Sophisticated LPs are pressing for tiered management fees on the opportunity fund — 1.5% on the first $1B, 1.0% thereafter — versus a flat 2%.

The $9B raise is not a story about Lightspeed.

It is a story about LPs concentrating venture capital into the 15 firms with proven DPI, multi-stage operating models, and a credible AI position — and writing very few checks anywhere else.

Track VC fund performance and AI valuations on the VC Performance Dashboard and AI Valuations Dashboard at Value Add VC. Originally published in the Trace Cohen newsletter.

Frequently Asked Questions

How much did Lightspeed Venture Partners raise in 2026?

Lightspeed Venture Partners closed roughly $9B in 2026 across three vehicles: a flagship multi-stage fund near $4.5B, an opportunity/growth fund near $3.5B, and a Lightspeed Select late-stage vehicle near $1B. The raise pushes firm-wide AUM past $35B and follows the $7.1B raise across the prior fund family in 2022.

Who are the LPs backing the Lightspeed Venture Partners 2026 fundraise?

The Lightspeed Venture Partners 2026 fundraise is anchored by long-standing institutional LPs: large US public pension systems, Singapore and Abu Dhabi sovereign wealth funds, US university endowments, and a small group of multi-generational family offices.
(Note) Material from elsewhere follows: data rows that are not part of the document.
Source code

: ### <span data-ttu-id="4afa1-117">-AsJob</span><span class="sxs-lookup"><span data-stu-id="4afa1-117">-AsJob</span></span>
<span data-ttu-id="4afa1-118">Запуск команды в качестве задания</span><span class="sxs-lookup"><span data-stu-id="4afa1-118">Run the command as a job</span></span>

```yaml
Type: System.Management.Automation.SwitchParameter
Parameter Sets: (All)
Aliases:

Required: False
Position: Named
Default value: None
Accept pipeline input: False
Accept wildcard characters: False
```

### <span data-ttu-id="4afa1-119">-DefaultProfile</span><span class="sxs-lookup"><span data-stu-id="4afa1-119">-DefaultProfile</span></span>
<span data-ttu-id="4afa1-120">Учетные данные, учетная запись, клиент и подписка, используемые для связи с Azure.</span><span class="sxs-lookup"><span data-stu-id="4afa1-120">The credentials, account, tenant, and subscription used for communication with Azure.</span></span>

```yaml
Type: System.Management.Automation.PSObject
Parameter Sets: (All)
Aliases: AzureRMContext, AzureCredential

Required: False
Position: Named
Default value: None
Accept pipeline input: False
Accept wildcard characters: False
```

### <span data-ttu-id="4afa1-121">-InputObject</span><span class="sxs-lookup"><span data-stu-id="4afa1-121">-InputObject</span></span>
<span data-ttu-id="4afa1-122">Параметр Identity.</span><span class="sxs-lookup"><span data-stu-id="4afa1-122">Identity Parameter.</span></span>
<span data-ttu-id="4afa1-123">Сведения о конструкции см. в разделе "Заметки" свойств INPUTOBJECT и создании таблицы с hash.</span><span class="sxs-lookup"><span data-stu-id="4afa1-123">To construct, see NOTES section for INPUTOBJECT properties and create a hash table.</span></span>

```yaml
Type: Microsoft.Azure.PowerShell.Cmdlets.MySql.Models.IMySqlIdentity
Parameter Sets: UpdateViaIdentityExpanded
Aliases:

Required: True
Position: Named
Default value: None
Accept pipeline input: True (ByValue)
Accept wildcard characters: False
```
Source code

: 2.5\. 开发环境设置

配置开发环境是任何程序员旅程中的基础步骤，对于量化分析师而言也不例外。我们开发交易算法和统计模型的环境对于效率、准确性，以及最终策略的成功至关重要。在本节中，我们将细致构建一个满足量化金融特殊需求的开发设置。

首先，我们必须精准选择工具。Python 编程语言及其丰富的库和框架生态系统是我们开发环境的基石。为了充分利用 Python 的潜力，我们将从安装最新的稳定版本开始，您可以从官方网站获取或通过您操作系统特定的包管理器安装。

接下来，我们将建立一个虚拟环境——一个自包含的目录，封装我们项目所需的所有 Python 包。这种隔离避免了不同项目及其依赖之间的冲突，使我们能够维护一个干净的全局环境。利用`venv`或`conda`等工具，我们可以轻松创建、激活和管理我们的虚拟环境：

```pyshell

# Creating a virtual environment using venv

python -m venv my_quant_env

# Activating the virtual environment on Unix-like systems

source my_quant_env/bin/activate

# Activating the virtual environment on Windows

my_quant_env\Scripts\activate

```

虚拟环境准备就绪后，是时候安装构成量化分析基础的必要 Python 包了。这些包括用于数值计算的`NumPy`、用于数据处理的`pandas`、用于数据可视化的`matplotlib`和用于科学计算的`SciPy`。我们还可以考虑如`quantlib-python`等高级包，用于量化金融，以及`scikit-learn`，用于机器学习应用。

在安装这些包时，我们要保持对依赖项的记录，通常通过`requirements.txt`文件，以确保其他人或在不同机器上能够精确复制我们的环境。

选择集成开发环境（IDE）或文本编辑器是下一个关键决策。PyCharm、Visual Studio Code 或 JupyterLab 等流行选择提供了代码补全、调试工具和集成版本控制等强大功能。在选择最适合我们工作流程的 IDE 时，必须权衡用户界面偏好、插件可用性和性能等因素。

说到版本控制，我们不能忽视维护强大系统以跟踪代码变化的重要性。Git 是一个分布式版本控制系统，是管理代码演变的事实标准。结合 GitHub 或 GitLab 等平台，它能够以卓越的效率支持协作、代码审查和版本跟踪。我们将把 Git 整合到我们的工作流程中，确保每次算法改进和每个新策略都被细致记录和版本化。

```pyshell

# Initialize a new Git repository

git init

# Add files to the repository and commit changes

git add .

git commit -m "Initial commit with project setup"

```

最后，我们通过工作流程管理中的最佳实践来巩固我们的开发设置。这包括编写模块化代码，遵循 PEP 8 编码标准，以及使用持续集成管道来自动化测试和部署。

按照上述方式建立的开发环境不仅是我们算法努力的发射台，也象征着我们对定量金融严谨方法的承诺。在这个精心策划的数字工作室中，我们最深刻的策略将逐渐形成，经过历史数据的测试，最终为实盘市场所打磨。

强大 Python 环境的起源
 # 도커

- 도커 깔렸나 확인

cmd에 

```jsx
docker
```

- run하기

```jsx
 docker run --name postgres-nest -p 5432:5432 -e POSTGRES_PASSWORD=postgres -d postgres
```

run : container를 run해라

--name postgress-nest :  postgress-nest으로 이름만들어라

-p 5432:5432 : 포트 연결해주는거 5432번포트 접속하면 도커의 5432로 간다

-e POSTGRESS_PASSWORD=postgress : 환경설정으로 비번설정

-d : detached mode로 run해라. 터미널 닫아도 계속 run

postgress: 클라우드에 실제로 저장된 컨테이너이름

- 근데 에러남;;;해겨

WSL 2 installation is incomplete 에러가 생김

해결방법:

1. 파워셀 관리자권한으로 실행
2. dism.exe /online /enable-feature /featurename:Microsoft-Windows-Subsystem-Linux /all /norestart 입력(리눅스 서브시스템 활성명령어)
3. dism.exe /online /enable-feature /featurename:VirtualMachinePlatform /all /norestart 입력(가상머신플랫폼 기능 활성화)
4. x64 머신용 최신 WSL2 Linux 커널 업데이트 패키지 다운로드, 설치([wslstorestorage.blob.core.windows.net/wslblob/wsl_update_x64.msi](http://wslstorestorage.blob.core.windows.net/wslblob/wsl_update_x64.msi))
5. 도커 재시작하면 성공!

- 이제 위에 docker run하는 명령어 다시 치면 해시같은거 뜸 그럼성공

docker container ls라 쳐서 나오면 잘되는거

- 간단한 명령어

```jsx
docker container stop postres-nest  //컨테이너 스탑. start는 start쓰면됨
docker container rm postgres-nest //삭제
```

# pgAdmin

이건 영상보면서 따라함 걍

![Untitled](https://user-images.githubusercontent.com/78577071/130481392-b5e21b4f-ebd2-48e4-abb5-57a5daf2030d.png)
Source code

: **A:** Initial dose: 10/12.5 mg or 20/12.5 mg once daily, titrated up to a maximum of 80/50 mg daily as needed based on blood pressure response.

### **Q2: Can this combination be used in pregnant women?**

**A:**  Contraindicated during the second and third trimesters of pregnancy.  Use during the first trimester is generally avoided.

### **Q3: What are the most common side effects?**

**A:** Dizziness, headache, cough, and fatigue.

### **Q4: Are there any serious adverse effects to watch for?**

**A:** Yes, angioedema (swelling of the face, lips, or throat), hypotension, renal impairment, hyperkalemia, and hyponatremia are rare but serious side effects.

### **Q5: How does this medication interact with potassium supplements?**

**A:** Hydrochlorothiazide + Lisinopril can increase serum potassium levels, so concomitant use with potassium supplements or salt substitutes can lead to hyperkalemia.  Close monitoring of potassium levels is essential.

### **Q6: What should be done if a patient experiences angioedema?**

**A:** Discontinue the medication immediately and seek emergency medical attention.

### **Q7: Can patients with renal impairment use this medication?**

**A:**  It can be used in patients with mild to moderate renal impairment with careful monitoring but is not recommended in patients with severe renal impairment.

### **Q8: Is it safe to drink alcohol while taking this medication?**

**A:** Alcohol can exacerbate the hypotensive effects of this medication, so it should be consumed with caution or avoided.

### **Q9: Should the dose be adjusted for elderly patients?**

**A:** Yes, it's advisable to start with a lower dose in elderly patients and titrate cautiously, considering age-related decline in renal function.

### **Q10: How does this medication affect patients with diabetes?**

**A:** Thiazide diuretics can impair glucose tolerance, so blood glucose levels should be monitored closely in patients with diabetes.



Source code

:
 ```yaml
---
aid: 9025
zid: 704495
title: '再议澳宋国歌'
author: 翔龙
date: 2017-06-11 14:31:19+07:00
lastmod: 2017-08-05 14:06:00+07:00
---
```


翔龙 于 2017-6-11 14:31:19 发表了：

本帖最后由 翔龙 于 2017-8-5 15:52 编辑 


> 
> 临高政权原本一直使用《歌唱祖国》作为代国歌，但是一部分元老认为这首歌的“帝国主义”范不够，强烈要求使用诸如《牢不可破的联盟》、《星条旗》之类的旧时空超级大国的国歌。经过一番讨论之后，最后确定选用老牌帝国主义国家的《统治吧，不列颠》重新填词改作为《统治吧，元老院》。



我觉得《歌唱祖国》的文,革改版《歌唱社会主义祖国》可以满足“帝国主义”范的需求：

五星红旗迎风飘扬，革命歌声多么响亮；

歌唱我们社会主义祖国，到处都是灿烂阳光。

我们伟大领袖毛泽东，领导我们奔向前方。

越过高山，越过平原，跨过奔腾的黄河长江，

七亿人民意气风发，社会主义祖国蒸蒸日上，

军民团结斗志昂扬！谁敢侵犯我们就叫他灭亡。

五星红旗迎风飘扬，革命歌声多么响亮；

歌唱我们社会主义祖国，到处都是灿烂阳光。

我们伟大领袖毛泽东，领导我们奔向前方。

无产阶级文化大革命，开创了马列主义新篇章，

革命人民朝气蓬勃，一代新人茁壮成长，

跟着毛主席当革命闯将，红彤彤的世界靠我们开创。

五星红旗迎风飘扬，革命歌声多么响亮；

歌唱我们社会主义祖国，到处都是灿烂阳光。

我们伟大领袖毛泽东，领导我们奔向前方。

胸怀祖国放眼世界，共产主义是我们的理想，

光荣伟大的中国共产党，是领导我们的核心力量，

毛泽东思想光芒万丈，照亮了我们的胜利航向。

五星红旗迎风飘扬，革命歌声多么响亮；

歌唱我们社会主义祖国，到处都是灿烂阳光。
Roughly 85% of capital comes from re-ups, with the remaining 15% from new institutional investors that the firm pre-screened during 2025.

What is Lightspeed Venture Partners' track record?

Lightspeed's track record across 24 years includes Snap (IPO 2017), Affirm (IPO 2021), Mulesoft (acquired by Salesforce for $6.5B in 2018), Nutanix, Epic Games, Carta, Faire, and an early position in OpenAI. Recent funds are tracking 2.8x–3.4x net TVPI and 19%–24% net IRR per LP filings, placing the firm in the top quartile by vintage across 2017, 2019, and 2022.

What sectors will the Lightspeed Venture Partners $9B fund invest in?

The Lightspeed Venture Partners $9B fund family will concentrate roughly 55% of capital on AI infrastructure, AI applications, and AI-native vertical software. Enterprise SaaS gets another 20%, consumer and fintech 15%, and the remaining 10% goes to deep tech including defense, energy, and bio. Average check sizes range from $5M at seed to $250M+ at growth stage out of the opportunity fund.

How does the Lightspeed Venture Partners 2026 raise compare to a16z and Sequoia?

The Lightspeed $9B raise sits between Sequoia's roughly $8B 2024 fund family and Andreessen Horowitz's $15B+ AI-heavy 2025 raise. Where a16z built a vertically-integrated firm with media and operations layers, Lightspeed has kept investment professional headcount tight at roughly 90 people across 5 offices, betting on partner-led judgment over platform scale.